● ABOUT THIS EXERCISE: Provide the number of lines in the material containing the word "Eprasa", with nothing added.
══════
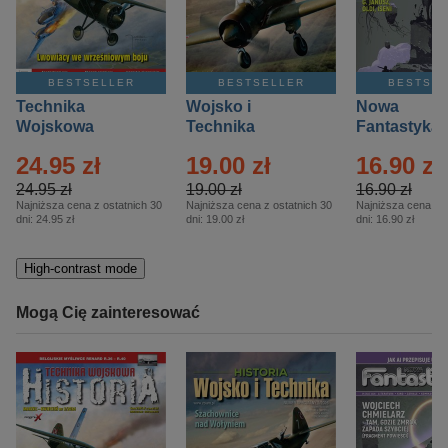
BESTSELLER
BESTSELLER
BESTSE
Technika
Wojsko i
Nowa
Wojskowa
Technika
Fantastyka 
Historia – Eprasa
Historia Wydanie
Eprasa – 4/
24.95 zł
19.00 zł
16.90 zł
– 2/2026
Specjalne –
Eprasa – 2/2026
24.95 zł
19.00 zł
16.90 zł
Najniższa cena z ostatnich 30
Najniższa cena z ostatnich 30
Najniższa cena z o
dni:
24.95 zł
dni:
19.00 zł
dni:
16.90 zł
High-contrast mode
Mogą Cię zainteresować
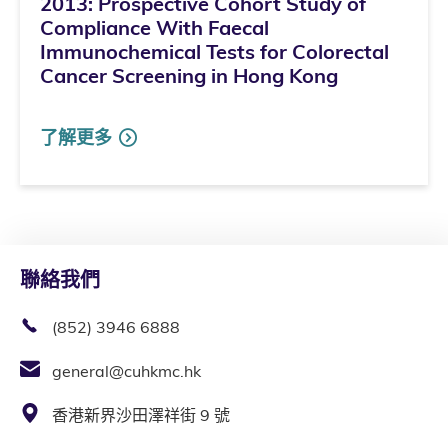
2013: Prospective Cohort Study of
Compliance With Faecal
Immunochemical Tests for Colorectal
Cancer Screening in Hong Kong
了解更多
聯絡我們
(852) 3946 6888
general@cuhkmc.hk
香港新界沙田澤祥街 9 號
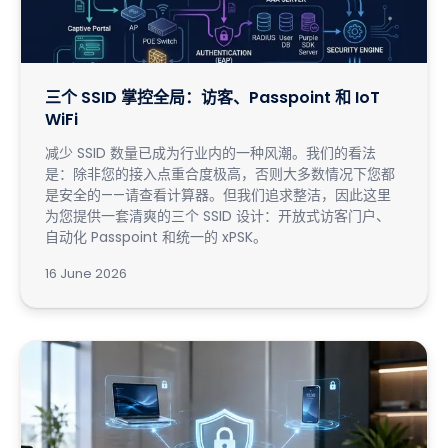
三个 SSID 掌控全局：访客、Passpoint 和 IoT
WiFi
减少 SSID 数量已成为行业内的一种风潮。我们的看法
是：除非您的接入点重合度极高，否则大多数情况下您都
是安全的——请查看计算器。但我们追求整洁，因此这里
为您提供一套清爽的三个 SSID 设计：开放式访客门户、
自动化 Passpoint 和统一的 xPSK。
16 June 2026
══════
● ANSWER TO THIS EXERCISE: 3